Exercise requirements:
1. Answer each question from the excerpt on anti-tank ammunition:
(a) Which crews and units were given the new ammunition?
(b) After firing, what separated the Sabot from the round it held?
(c) Which two calibres of APDS were issued, and for which guns?
2. Extend the excerpt on APDS anti-tank ammunition, picking up after its final sentence.
===== Excerpt provided =====
A new radically different ammunition was given to the crews of Churchill tanks, Sherman Fireflies and Infantry and Royal Artillery Anti-tank units.

Unlike any previous anti-tank ammuntion this type comprised of 1) the Sabot, a light metal "holder" with of same diameter as the gun calibre, and 2) the much smaller diameter tungsten Armour Piercing round held within the Sabot. On being fired the air resistance on the Sabot detached it from the Armour Piercing round which then travelled on to the target.

Strangely, only two calibres of APDS were ever issued, 57mm for the 6 Pounder and 76.2mm for the 17 Pounder. However, the most numerous main gun in most British, Canadian or Polish tanks was 75mm, and the crews of these lacked any reliable way of knocking out the German Panther (except for the side and rear if close and lucky) or the Tiger Mk 1 and Tiger Mk2 because their armour was of significantly better quality and design. APDS was not isssued to American units which were in a worse situation because their new 76mm gun had a very dissappointing performance compared to the 17 Pounder.
===== The data =====
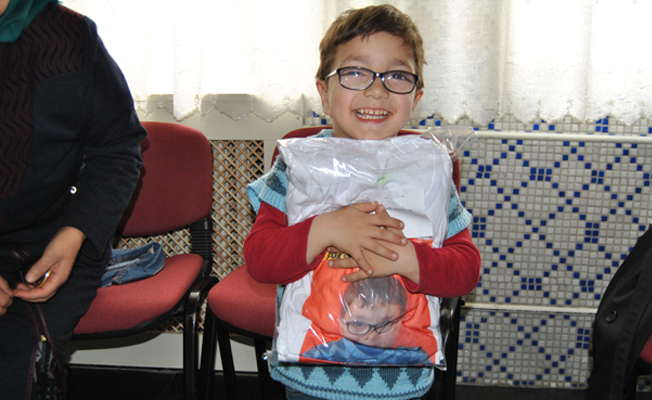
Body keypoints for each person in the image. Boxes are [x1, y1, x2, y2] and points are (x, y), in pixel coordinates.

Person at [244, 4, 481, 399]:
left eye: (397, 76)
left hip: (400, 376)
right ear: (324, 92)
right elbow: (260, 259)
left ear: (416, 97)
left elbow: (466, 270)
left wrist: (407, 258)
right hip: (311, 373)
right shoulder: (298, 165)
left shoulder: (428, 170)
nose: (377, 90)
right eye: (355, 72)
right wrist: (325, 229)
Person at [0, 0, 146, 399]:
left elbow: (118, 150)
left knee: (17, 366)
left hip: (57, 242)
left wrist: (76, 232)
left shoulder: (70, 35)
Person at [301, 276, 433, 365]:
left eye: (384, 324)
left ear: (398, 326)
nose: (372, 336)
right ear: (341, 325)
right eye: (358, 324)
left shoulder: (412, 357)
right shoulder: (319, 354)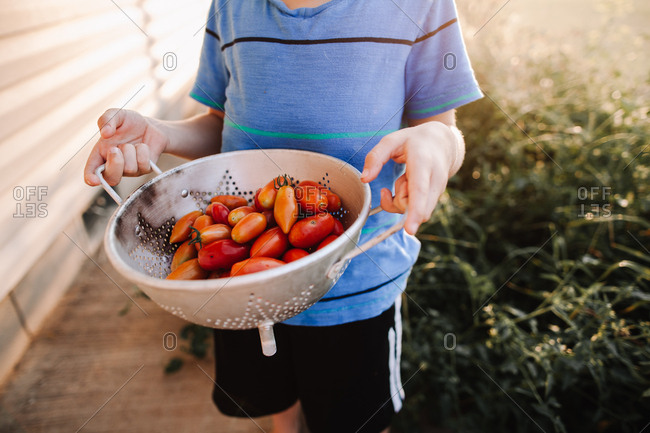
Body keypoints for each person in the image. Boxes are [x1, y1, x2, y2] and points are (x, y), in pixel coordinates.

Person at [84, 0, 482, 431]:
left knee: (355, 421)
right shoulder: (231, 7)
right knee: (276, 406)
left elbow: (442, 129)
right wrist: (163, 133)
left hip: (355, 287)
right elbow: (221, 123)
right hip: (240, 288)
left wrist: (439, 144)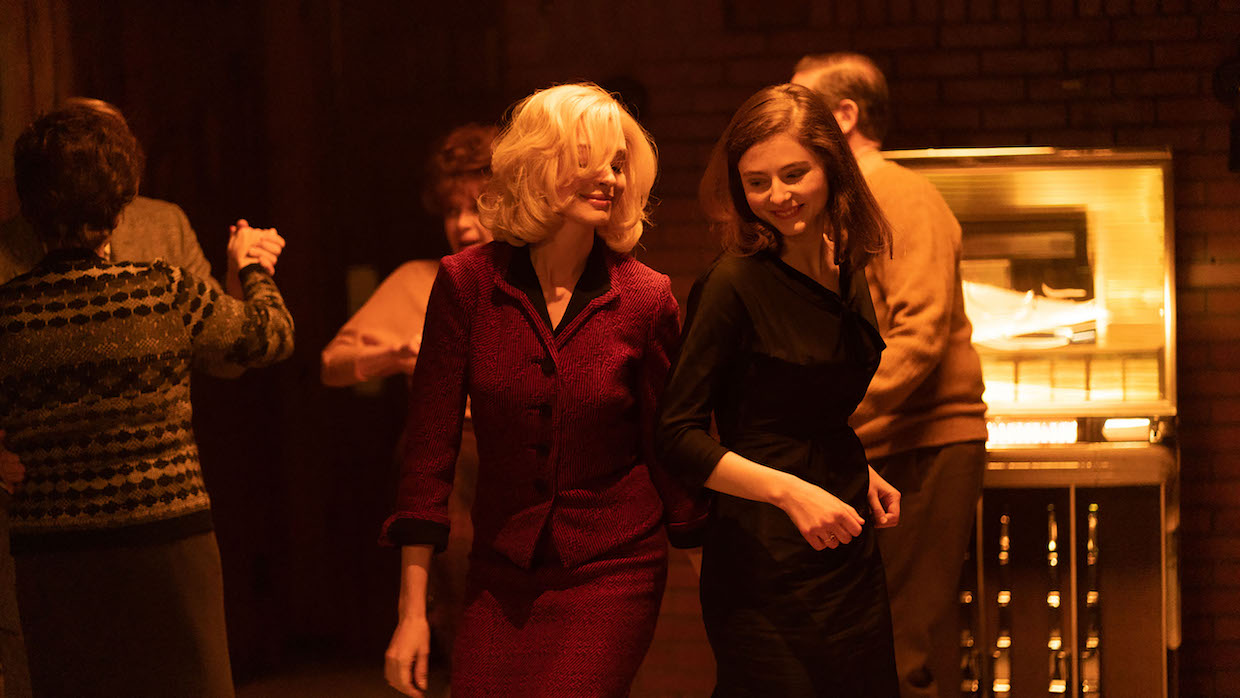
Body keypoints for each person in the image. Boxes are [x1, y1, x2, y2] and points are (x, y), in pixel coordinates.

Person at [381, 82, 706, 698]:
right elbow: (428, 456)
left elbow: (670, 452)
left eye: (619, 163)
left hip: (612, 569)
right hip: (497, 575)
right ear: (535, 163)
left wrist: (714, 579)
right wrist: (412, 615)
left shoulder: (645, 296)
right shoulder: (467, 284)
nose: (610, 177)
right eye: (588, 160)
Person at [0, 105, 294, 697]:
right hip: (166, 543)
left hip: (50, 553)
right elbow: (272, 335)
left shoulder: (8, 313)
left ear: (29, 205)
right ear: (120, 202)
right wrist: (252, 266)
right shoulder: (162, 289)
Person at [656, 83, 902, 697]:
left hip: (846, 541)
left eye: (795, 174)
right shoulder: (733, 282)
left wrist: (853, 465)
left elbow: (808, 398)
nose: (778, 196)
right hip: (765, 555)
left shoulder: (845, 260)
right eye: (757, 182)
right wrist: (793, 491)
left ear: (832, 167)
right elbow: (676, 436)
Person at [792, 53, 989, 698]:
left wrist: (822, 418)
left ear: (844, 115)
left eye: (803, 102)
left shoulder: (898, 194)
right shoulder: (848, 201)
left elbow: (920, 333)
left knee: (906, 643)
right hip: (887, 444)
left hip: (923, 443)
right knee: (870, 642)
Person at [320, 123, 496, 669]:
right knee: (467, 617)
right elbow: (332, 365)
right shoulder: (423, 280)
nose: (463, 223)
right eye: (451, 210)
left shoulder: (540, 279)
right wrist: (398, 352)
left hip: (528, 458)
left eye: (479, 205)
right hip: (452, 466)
=====
Answer list:
1.
(a) The crews of Churchill tanks, Sherman Fireflies, and Infantry and Royal Artillery Anti-tank units.
(b) Air resistance on the Sabot.
(c) 57mm for the 6 Pounder and 76.2mm for the 17 Pounder.

2.
APDS was introduced in June 1944 for 6 Pounder 57mm guns and had a significantly higher penetration performance over any previous types of AP ammunition, in fact its performance was about twice as good/deep (140mm compared to 84mm at 500 yards) although it lost accuracy over long ranges (1000 yards plus) because of slight variations in the way that each Sabot detached from the Armour Piercing round about 100 yards after leaving the muzzle of the gun barrel.

The earliest account for 17 Pounder (76.2mm) APDS that I have found seems to be in October 1944 and possibly not for the Firefly but only for Royal Artillery Anti-Tank Regiments.

I also understand that just before Normandy Churchill tanks with 6 Pounder Guns were converted to the new British 75mm Ordnance Quick Firing gun and thus were unable to make use of APDS's potentially firefight winning properties. However, some Churchill units may have retained or converted back some of their tanks to 6 Pounders to specifically use this ammunition.

The infantry were luckier in that they kept their 6 Pounder Anti-tank guns and by mid June 1944 I understand that they may have recieved some APDS rounds to use.

Today's tank crews make use of an updated version of this round, APDSFS, the FS stands for Fin Stabilised.

Can any veterans recall their use of APDS?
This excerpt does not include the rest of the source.